[Page-level text extractions]
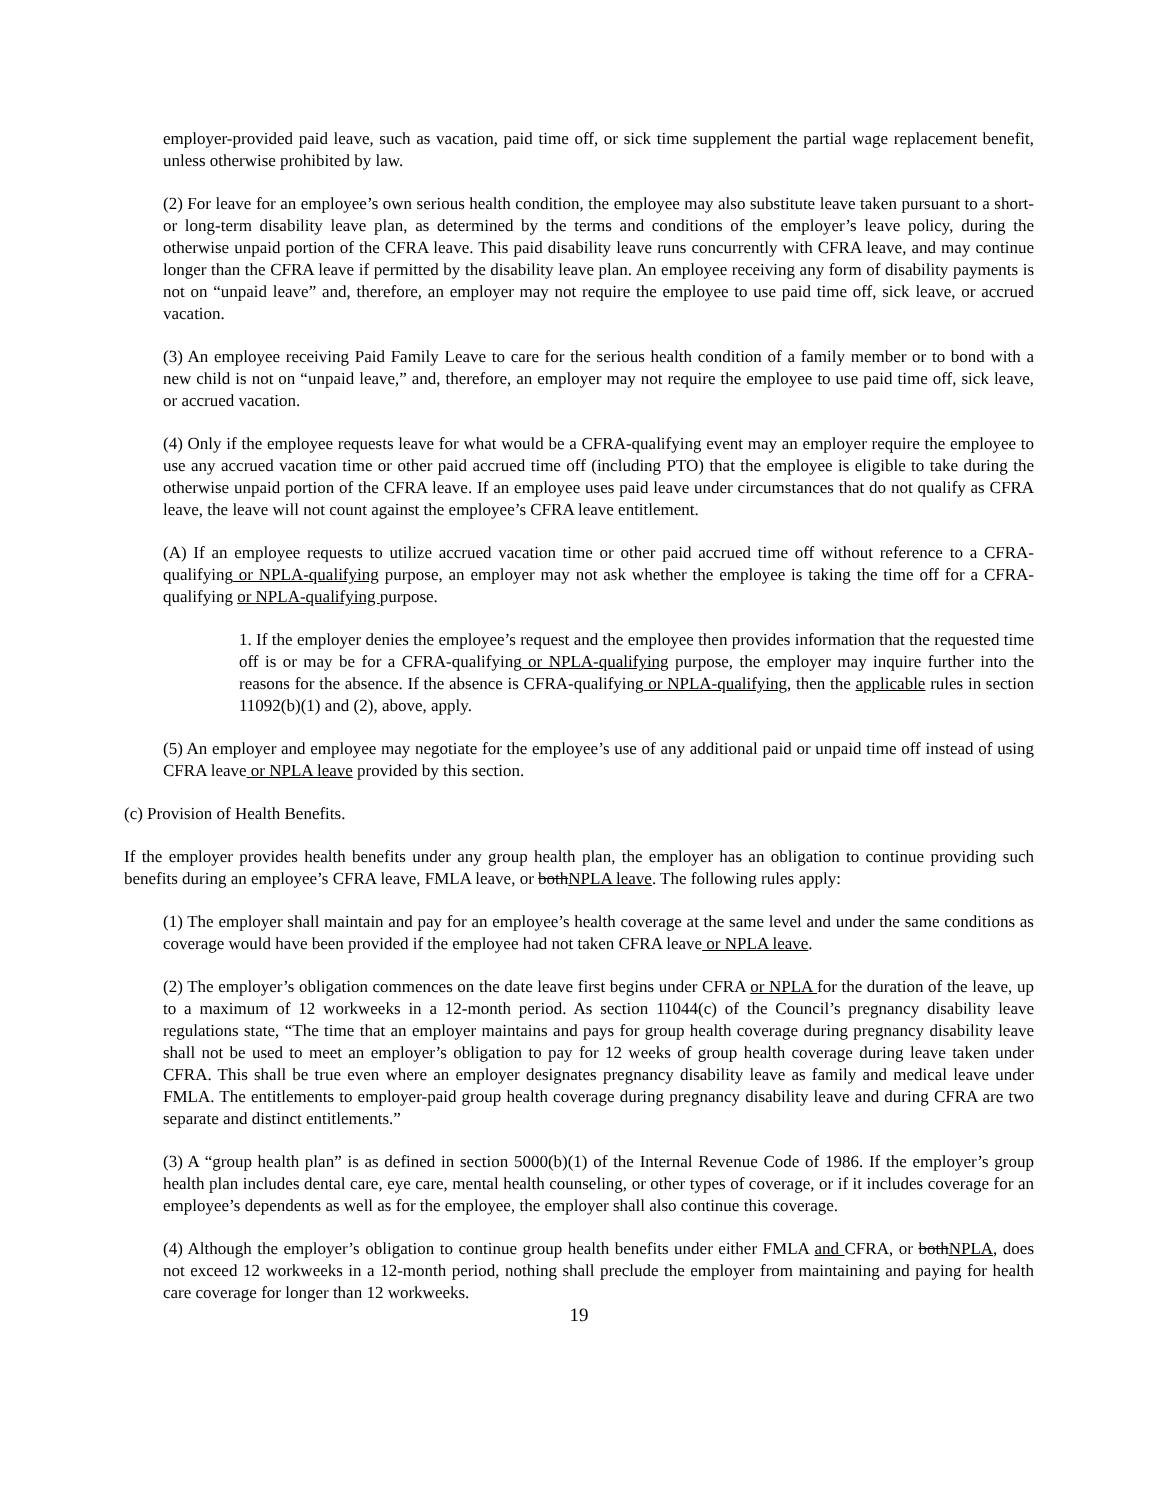employer-provided paid leave, such as vacation, paid time off, or sick time supplement the partial wage replacement benefit, unless otherwise prohibited by law.
(2) For leave for an employee’s own serious health condition, the employee may also substitute leave taken pursuant to a short- or long-term disability leave plan, as determined by the terms and conditions of the employer’s leave policy, during the otherwise unpaid portion of the CFRA leave. This paid disability leave runs concurrently with CFRA leave, and may continue longer than the CFRA leave if permitted by the disability leave plan. An employee receiving any form of disability payments is not on “unpaid leave” and, therefore, an employer may not require the employee to use paid time off, sick leave, or accrued vacation.
(3) An employee receiving Paid Family Leave to care for the serious health condition of a family member or to bond with a new child is not on “unpaid leave,” and, therefore, an employer may not require the employee to use paid time off, sick leave, or accrued vacation.
(4) Only if the employee requests leave for what would be a CFRA-qualifying event may an employer require the employee to use any accrued vacation time or other paid accrued time off (including PTO) that the employee is eligible to take during the otherwise unpaid portion of the CFRA leave. If an employee uses paid leave under circumstances that do not qualify as CFRA leave, the leave will not count against the employee’s CFRA leave entitlement.
(A) If an employee requests to utilize accrued vacation time or other paid accrued time off without reference to a CFRA-qualifying or NPLA-qualifying purpose, an employer may not ask whether the employee is taking the time off for a CFRA-qualifying or NPLA-qualifying purpose.
1. If the employer denies the employee’s request and the employee then provides information that the requested time off is or may be for a CFRA-qualifying or NPLA-qualifying purpose, the employer may inquire further into the reasons for the absence. If the absence is CFRA-qualifying or NPLA-qualifying, then the applicable rules in section 11092(b)(1) and (2), above, apply.
(5) An employer and employee may negotiate for the employee’s use of any additional paid or unpaid time off instead of using CFRA leave or NPLA leave provided by this section.
(c) Provision of Health Benefits.
If the employer provides health benefits under any group health plan, the employer has an obligation to continue providing such benefits during an employee’s CFRA leave, FMLA leave, or bothNPLA leave. The following rules apply:
(1) The employer shall maintain and pay for an employee’s health coverage at the same level and under the same conditions as coverage would have been provided if the employee had not taken CFRA leave or NPLA leave.
(2) The employer’s obligation commences on the date leave first begins under CFRA or NPLA for the duration of the leave, up to a maximum of 12 workweeks in a 12-month period. As section 11044(c) of the Council’s pregnancy disability leave regulations state, “The time that an employer maintains and pays for group health coverage during pregnancy disability leave shall not be used to meet an employer’s obligation to pay for 12 weeks of group health coverage during leave taken under CFRA. This shall be true even where an employer designates pregnancy disability leave as family and medical leave under FMLA. The entitlements to employer-paid group health coverage during pregnancy disability leave and during CFRA are two separate and distinct entitlements.”
(3) A “group health plan” is as defined in section 5000(b)(1) of the Internal Revenue Code of 1986. If the employer’s group health plan includes dental care, eye care, mental health counseling, or other types of coverage, or if it includes coverage for an employee’s dependents as well as for the employee, the employer shall also continue this coverage.
(4) Although the employer’s obligation to continue group health benefits under either FMLA and CFRA, or bothNPLA, does not exceed 12 workweeks in a 12-month period, nothing shall preclude the employer from maintaining and paying for health care coverage for longer than 12 workweeks.
19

■ **TASK TO CARRY OUT**
What you hand back should match the entries above exactly, except that no picture appears.

■ **YOUR RESPONSE**
employer-provided paid leave, such as vacation, paid time off, or sick time supplement the partial wage replacement benefit, unless otherwise prohibited by law.
(2) For leave for an employee’s own serious health condition, the employee may also substitute leave taken pursuant to a short- or long-term disability leave plan, as determined by the terms and conditions of the employer’s leave policy, during the otherwise unpaid portion of the CFRA leave. This paid disability leave runs concurrently with CFRA leave, and may continue longer than the CFRA leave if permitted by the disability leave plan. An employee receiving any form of disability payments is not on “unpaid leave” and, therefore, an employer may not require the employee to use paid time off, sick leave, or accrued vacation.
(3) An employee receiving Paid Family Leave to care for the serious health condition of a family member or to bond with a new child is not on “unpaid leave,” and, therefore, an employer may not require the employee to use paid time off, sick leave, or accrued vacation.
(4) Only if the employee requests leave for what would be a CFRA-qualifying event may an employer require the employee to use any accrued vacation time or other paid accrued time off (including PTO) that the employee is eligible to take during the otherwise unpaid portion of the CFRA leave. If an employee uses paid leave under circumstances that do not qualify as CFRA leave, the leave will not count against the employee’s CFRA leave entitlement.
(A) If an employee requests to utilize accrued vacation time or other paid accrued time off without reference to a CFRA-qualifying or NPLA-qualifying purpose, an employer may not ask whether the employee is taking the time off for a CFRA-qualifying or NPLA-qualifying purpose.
1. If the employer denies the employee’s request and the employee then provides information that the requested time off is or may be for a CFRA-qualifying or NPLA-qualifying purpose, the employer may inquire further into the reasons for the absence. If the absence is CFRA-qualifying or NPLA-qualifying, then the applicable rules in section 11092(b)(1) and (2), above, apply.
(5) An employer and employee may negotiate for the employee’s use of any additional paid or unpaid time off instead of using CFRA leave or NPLA leave provided by this section.
(c) Provision of Health Benefits.
If the employer provides health benefits under any group health plan, the employer has an obligation to continue providing such benefits during an employee’s CFRA leave, FMLA leave, or bothNPLA leave. The following rules apply:
(1) The employer shall maintain and pay for an employee’s health coverage at the same level and under the same conditions as coverage would have been provided if the employee had not taken CFRA leave or NPLA leave.
(2) The employer’s obligation commences on the date leave first begins under CFRA or NPLA for the duration of the leave, up to a maximum of 12 workweeks in a 12-month period. As section 11044(c) of the Council’s pregnancy disability leave regulations state, “The time that an employer maintains and pays for group health coverage during pregnancy disability leave shall not be used to meet an employer’s obligation to pay for 12 weeks of group health coverage during leave taken under CFRA. This shall be true even where an employer designates pregnancy disability leave as family and medical leave under FMLA. The entitlements to employer-paid group health coverage during pregnancy disability leave and during CFRA are two separate and distinct entitlements.”
(3) A “group health plan” is as defined in section 5000(b)(1) of the Internal Revenue Code of 1986. If the employer’s group health plan includes dental care, eye care, mental health counseling, or other types of coverage, or if it includes coverage for an employee’s dependents as well as for the employee, the employer shall also continue this coverage.
(4) Although the employer’s obligation to continue group health benefits under either FMLA and CFRA, or bothNPLA, does not exceed 12 workweeks in a 12-month period, nothing shall preclude the employer from maintaining and paying for health care coverage for longer than 12 workweeks.
19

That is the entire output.